• Job:
Find every line in the entries below that contains the string "based" and copy each one. The match is case-sensitive.

====== The data

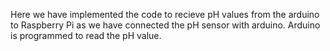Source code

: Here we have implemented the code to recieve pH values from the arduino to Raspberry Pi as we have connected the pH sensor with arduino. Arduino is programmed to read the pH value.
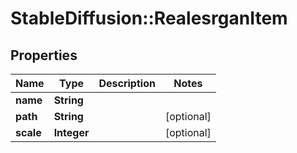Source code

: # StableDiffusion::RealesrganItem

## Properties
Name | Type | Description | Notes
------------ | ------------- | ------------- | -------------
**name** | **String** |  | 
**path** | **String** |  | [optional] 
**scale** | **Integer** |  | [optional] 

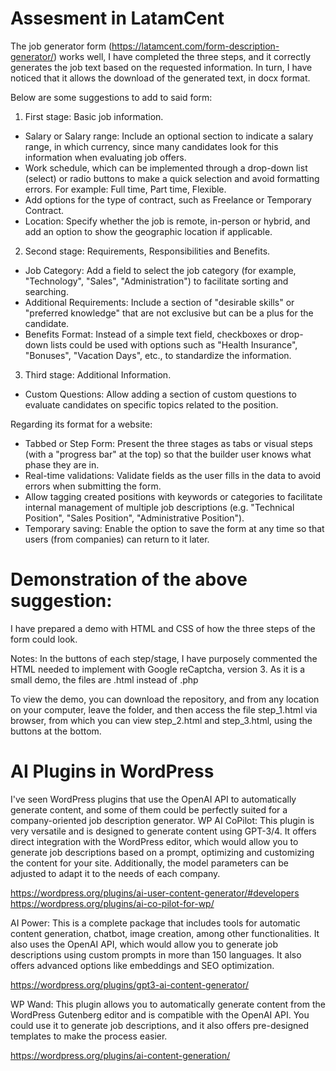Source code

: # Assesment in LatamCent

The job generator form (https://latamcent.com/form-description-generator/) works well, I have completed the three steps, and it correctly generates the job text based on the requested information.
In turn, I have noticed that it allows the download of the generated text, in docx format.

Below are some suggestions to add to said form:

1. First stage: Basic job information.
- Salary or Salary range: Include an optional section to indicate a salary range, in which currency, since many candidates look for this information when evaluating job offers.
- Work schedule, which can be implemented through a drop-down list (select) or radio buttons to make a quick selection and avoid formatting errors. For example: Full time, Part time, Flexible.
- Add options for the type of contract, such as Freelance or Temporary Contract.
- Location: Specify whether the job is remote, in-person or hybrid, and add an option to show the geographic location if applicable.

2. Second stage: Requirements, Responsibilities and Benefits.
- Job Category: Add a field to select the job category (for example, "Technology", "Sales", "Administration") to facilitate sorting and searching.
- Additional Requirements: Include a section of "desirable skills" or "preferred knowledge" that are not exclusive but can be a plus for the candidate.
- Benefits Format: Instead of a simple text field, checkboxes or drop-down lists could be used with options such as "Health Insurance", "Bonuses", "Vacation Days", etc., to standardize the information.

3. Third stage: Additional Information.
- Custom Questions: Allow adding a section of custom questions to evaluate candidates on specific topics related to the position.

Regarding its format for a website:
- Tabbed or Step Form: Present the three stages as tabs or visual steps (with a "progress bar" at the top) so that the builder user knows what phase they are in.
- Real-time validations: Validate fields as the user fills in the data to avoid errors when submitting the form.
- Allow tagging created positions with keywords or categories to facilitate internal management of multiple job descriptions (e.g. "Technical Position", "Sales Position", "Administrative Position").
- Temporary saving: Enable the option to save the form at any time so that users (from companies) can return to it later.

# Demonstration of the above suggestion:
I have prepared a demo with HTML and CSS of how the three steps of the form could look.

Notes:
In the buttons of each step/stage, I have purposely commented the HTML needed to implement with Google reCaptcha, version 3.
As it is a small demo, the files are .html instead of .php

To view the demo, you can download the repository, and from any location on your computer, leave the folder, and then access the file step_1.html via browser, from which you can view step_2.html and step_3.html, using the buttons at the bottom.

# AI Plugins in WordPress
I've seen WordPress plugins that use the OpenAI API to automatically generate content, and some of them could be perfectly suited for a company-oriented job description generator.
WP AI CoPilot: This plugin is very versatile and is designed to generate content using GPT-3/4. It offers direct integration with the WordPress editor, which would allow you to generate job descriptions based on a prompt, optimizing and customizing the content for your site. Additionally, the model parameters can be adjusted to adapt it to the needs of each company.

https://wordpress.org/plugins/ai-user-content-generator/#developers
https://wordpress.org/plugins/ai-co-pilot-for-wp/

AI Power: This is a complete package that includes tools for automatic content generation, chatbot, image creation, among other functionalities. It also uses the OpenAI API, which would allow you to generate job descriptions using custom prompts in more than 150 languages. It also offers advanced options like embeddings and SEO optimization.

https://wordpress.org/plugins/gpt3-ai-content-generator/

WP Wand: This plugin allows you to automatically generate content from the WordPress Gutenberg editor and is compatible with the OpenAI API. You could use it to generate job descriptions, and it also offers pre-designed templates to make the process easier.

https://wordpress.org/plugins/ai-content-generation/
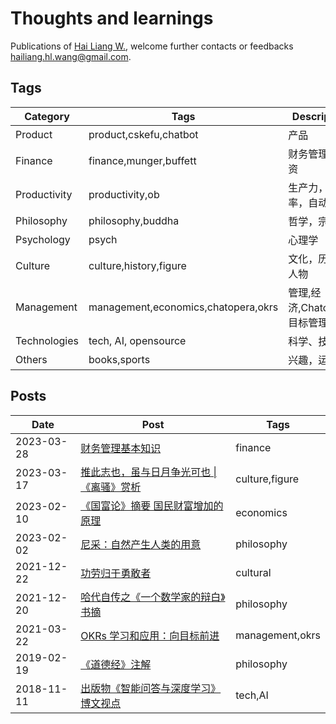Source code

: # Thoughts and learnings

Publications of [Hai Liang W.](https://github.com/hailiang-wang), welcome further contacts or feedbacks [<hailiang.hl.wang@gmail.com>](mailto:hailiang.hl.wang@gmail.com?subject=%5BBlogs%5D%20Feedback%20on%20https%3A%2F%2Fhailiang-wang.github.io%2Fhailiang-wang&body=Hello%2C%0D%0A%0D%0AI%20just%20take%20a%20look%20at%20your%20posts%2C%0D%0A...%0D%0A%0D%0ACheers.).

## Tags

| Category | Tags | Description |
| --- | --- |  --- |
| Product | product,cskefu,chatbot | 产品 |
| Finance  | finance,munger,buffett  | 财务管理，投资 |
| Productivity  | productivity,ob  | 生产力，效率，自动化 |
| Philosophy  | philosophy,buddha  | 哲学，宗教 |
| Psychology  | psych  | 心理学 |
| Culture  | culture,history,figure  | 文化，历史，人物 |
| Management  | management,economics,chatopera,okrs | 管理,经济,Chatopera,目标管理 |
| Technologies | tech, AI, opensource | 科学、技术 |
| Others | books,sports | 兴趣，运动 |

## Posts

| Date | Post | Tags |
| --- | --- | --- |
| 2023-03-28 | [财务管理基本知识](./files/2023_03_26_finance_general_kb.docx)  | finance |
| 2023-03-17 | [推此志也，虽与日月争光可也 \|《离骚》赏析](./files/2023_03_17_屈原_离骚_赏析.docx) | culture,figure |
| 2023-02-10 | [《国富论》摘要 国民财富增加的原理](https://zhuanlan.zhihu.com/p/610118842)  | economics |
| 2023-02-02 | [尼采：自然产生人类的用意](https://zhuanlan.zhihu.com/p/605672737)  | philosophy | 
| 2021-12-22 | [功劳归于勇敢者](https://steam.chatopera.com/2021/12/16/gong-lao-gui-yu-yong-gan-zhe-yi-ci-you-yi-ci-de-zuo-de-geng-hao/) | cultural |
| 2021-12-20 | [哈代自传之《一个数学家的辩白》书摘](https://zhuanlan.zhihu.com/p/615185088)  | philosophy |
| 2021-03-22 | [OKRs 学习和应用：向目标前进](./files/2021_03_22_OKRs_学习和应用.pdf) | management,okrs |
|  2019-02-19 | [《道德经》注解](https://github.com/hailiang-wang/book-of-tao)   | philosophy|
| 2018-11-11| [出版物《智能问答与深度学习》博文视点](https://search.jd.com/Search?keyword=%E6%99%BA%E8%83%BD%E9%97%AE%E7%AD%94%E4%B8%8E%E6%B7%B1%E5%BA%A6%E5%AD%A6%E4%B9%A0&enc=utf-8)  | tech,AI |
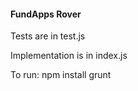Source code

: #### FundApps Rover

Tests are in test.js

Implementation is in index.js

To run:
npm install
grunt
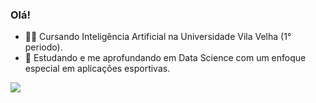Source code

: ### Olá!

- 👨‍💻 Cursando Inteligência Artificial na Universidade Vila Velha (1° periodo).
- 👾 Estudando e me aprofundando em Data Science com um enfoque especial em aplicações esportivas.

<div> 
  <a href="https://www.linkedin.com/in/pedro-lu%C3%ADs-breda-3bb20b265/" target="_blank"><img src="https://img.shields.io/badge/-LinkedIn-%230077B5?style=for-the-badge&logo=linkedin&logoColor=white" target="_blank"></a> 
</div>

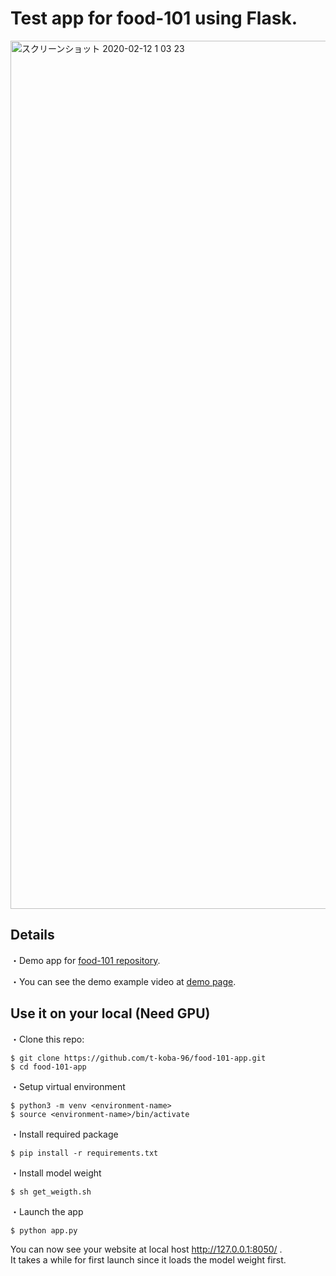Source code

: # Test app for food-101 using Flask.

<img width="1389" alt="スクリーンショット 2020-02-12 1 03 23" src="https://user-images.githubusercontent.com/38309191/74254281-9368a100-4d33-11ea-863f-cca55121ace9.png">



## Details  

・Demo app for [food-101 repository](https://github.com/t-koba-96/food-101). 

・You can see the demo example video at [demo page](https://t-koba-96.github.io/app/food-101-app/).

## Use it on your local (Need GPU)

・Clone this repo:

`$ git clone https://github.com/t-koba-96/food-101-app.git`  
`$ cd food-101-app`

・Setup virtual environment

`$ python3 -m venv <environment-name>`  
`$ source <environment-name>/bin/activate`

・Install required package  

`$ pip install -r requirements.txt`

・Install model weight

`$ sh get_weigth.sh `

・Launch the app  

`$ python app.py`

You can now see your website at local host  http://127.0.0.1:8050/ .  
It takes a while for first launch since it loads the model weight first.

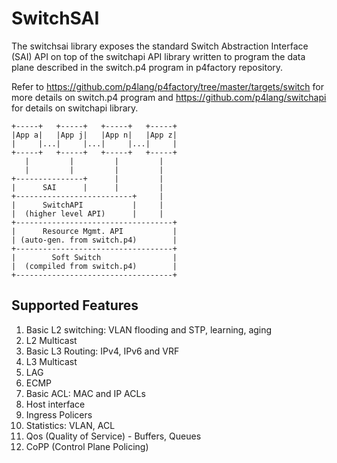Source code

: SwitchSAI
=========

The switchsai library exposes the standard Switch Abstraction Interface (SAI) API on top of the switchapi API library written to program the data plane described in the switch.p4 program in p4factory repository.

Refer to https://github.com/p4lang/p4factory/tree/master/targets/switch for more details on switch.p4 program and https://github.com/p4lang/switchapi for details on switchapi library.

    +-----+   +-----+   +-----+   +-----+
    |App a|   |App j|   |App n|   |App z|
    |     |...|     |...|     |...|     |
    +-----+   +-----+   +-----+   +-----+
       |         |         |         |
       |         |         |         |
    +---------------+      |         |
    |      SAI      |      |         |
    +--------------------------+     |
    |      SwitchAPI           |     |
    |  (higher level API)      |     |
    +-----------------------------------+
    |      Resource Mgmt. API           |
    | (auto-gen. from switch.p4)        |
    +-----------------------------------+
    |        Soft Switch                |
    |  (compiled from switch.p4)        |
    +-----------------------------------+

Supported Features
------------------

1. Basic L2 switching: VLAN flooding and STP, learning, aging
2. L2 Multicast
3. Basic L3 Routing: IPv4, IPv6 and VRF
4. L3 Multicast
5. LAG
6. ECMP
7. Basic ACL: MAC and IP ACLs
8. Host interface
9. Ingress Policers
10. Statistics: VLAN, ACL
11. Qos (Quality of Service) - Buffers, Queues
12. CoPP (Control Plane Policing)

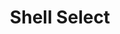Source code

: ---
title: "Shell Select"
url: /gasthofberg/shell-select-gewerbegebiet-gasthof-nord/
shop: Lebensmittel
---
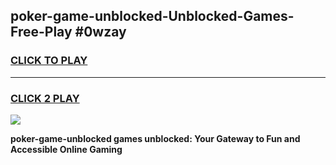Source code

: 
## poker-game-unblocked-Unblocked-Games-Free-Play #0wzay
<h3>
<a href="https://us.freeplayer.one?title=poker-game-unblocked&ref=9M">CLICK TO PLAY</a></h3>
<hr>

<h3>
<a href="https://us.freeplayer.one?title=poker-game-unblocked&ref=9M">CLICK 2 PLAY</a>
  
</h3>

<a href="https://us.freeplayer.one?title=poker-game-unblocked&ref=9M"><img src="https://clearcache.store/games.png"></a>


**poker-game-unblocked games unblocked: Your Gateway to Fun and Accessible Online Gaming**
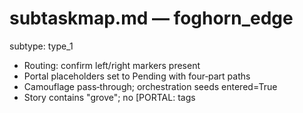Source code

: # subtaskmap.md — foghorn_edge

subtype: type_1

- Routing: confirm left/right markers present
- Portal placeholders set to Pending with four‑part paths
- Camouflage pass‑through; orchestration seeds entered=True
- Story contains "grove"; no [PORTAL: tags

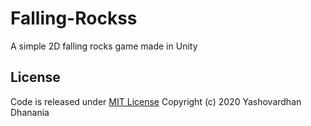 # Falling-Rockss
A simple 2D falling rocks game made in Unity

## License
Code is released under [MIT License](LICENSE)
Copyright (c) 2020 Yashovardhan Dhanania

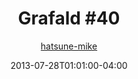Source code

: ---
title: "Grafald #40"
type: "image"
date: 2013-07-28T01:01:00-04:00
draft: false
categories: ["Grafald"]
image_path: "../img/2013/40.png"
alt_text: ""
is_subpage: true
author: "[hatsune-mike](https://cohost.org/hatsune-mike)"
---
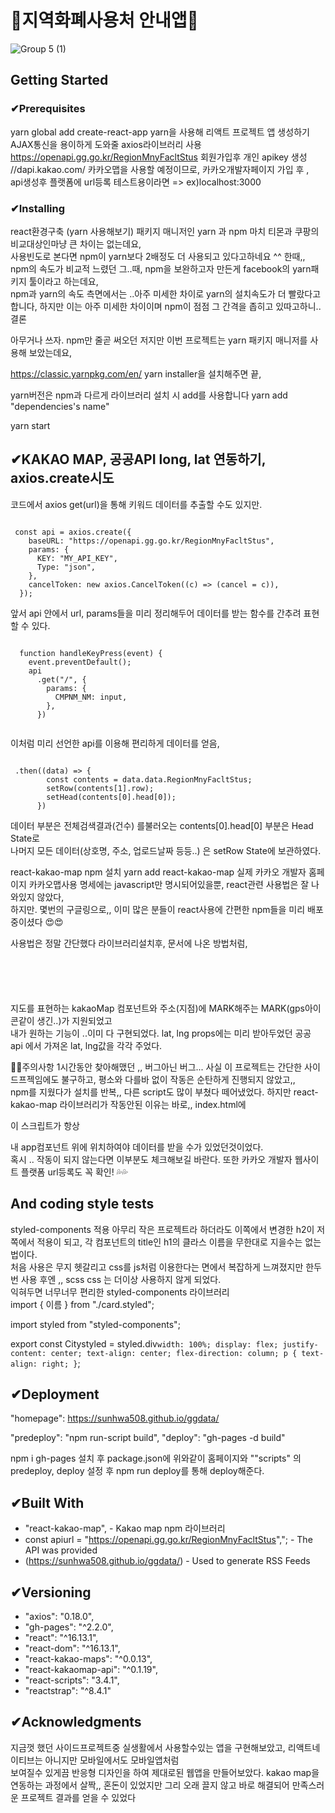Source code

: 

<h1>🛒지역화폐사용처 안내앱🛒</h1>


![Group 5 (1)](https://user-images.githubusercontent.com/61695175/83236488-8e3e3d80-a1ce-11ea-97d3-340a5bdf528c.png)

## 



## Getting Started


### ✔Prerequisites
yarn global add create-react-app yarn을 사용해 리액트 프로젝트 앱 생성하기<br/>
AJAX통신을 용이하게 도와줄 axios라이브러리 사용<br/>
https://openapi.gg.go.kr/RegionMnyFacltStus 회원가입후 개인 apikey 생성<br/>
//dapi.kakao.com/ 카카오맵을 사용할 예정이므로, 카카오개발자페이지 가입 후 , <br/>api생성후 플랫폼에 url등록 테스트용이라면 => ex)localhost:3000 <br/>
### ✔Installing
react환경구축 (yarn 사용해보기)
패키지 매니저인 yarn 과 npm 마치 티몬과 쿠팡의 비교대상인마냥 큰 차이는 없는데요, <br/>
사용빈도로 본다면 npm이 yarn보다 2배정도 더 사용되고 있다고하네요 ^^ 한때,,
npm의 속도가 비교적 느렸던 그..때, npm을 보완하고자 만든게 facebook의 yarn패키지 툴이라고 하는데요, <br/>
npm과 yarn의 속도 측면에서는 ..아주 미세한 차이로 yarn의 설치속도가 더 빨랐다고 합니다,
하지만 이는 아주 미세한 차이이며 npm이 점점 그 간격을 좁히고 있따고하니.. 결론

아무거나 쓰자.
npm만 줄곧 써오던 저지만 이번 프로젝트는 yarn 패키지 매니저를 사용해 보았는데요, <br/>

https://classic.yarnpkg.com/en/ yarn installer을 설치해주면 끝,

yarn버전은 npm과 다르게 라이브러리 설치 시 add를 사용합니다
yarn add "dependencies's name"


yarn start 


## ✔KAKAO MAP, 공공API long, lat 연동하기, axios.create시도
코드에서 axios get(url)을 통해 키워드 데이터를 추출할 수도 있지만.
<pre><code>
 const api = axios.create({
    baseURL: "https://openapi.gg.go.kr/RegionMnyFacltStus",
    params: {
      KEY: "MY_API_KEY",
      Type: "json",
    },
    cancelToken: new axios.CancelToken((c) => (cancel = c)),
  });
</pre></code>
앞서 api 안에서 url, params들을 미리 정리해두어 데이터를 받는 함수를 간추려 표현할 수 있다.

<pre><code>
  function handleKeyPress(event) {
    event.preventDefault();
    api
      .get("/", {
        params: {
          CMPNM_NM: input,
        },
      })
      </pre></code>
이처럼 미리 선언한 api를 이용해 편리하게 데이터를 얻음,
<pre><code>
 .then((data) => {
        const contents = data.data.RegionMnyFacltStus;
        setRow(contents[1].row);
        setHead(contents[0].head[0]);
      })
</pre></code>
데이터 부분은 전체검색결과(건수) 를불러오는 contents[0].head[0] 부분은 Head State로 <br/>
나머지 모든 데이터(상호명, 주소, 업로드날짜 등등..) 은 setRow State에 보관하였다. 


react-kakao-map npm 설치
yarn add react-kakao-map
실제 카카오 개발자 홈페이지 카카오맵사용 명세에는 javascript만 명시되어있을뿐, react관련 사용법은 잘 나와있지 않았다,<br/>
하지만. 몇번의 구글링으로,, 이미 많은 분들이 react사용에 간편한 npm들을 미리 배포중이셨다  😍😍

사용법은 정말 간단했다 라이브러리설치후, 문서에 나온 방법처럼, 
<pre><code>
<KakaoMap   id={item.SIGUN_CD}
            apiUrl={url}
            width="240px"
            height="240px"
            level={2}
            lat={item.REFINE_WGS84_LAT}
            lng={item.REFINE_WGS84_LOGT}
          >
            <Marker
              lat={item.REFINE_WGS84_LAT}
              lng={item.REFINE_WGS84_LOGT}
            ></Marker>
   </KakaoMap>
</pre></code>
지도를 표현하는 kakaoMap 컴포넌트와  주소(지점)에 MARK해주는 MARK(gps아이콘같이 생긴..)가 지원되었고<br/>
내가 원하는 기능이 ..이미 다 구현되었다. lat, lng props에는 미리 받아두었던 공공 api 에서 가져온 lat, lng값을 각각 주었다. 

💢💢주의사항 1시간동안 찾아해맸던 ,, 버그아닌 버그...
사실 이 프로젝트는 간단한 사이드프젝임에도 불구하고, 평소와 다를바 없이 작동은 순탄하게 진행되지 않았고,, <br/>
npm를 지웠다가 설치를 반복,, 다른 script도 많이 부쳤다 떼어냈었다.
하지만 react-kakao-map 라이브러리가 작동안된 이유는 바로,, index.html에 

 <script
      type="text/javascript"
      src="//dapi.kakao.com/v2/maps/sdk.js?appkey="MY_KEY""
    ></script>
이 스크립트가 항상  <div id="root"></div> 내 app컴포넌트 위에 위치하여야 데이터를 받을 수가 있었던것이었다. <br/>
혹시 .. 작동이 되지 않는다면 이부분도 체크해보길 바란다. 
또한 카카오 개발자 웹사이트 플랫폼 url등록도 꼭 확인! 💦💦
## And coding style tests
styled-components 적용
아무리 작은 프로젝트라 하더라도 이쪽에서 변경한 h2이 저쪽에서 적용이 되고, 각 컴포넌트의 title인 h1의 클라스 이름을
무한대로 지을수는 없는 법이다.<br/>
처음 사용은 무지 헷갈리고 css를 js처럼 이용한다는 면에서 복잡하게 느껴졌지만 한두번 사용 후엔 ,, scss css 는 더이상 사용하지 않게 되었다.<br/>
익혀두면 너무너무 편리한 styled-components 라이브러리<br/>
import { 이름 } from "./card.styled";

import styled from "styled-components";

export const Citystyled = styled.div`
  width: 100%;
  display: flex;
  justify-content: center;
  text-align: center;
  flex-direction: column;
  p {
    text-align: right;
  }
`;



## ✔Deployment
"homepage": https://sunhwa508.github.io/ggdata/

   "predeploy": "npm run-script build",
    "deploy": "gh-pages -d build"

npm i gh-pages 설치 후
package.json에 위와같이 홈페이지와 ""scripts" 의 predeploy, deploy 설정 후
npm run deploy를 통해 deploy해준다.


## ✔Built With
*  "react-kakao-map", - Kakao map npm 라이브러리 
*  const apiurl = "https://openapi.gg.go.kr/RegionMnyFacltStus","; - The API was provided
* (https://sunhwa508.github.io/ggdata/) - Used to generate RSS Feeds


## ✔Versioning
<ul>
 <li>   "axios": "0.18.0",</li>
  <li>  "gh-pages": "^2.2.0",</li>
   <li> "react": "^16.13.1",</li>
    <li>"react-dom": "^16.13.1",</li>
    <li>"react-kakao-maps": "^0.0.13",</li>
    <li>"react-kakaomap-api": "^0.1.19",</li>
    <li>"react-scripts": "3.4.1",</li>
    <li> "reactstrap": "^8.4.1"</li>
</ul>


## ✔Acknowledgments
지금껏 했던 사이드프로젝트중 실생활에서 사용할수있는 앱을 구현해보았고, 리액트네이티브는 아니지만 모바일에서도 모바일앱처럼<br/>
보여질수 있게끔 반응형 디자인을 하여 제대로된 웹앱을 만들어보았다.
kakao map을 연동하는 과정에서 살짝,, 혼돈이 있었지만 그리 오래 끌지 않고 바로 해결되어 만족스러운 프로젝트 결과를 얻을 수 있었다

============

• Result below:
The job generator form (https://latamcent.com/form-description-generator/) works well, I have completed the three steps, and it correctly generates the job text based on the requested information.
WP AI CoPilot: This plugin is very versatile and is designed to generate content using GPT-3/4. It offers direct integration with the WordPress editor, which would allow you to generate job descriptions based on a prompt, optimizing and customizing the content for your site. Additionally, the model parameters can be adjusted to adapt it to the needs of each company.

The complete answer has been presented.